(Page-level text extractions)
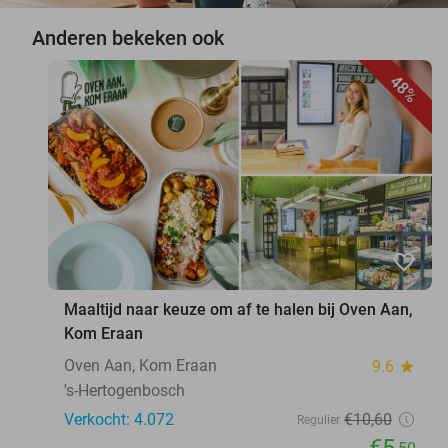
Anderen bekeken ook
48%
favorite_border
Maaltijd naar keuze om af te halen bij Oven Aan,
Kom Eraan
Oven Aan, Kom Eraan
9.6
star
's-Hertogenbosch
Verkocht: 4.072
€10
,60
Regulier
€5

* * *

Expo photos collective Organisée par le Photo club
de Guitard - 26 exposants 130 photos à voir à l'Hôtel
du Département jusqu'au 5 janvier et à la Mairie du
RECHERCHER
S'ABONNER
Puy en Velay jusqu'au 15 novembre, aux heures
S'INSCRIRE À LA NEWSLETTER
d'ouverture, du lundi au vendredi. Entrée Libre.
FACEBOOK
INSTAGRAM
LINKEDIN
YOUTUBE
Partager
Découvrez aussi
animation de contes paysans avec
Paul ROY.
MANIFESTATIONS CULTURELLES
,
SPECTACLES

---

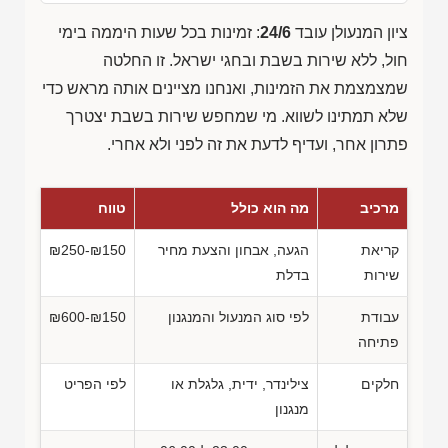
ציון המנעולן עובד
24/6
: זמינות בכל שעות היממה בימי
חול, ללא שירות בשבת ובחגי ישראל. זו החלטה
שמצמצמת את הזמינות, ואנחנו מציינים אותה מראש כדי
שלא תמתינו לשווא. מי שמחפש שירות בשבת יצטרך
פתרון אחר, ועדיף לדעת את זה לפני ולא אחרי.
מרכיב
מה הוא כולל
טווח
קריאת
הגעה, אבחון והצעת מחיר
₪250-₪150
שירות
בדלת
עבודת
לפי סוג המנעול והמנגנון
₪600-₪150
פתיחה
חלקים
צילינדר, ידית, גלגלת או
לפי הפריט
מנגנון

▶ [Work task]
Pull out each line in the rows above that contains the string "jusqu". Case matters.

▶ [Written response]
du Département jusqu'au 5 janvier et à la Mairie du
Puy en Velay jusqu'au 15 novembre, aux heures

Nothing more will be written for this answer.